Les personnes âgées de Palestine se souviennent avec ironie des paquets de vêtements d’organisations caritatives qu’elles avaient reçus en 1948 après être devenues des réfugiés, alors que des personnes bien intentionnées en Occident leur envoyaient des cravates, des pantalons courts et des bérets pour habiller ceux-là même qui auparavant portaient des costumes traditionnels palestiniens.
Tout d’un coup, ces nouvelles tenues venues de l’ouest ont fait leur apparition dans la population locale, avec des résultats très amusants. C’est ainsi qu’apparaît l’expérience de la morbidité psychologique chez les Palestiniens, lorsqu’ils sont contraints de rentrer dans les catégories occidentales telles que le SSPT [Syndrome de Stress Post-Traumatique] – le trouble psychiatrique le plus souvent signalé parmi les Palestiniens.
Les journalistes aiment rapporter des taux élevés de troubles mentaux en Palestine pour dramatiser l’impact de notre réalité politique, généralisant parfois exagérément une étude de portée limitée, de sorte qu’elle semble s’appliquer à l’ensemble de la population, et interprétant parfois de manière erronée les données épidémiologiques en ne faisant pas de différence entre un symptôme et un diagnostic complet.
Les ONG aiment aussi le terme de stress post-traumatique, car il semble aider à trouver des financements.

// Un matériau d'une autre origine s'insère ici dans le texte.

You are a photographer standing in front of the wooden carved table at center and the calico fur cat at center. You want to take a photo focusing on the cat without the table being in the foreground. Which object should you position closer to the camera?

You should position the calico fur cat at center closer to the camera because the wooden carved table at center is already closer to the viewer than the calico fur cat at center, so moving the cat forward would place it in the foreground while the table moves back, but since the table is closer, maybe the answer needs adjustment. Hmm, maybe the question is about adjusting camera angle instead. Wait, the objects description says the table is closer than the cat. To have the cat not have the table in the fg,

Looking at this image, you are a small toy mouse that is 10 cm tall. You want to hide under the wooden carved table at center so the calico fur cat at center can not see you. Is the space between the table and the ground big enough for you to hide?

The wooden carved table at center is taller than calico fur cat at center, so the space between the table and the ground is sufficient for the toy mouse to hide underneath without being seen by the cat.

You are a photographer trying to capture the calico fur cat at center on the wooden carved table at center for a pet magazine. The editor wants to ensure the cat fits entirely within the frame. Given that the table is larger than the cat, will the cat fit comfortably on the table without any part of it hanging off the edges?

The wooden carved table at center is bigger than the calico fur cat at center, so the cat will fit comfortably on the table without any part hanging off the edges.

Et certaines personnes peuvent également être déroutées par le comportement des ONG qui, d’une part, font l’inventaire des symptômes du SSPT, mais offrent d’un autre côté de la nourriture; ces personnes peuvent alors faire connaître leur faim, leur misère et leur pauvreté en cochant les cases correspondantes dans l’enquête sur le SSPT.
Le SSPT est un concept qui a été développé dans un contexte de la guerre pour décrire l’expérience du soldat. Il a évolué de différentes manières à travers le « syndrome cardiaque du soldat », la « névrose de combat », le « choc des obus » et la « fatigue au combat ». Dans les années 1970, le DSM III [Diagnostic and Statistical Manual, troisième révision] redéfinissait le SSPT pour prendre en compte les réactions des anciens combattants revenant de la guerre du Vietnam. Les avancées actuelles élargissent le concept pour inclure un plus large éventail d’événements traumatisants tels que la violence sexuelle, mais le SSPT ne parvient toujours pas à intégrer les expériences des communautés vivant avec des traumatismes collectifs et historiques.
La définition psychiatrique du traumatisme faite par le DSM (exposition à une mort réelle ou imminente, à des blessures graves ou à des violences sexuelles) ne fait pas la moindre place à l’expérience la plus courante de traumatisme chez les Palestiniens : humiliation, objectivation, impuissance forcée et exposition quotidienne à un niveau de stress toxique qui blesse insidieusement notre esprit et notre âme.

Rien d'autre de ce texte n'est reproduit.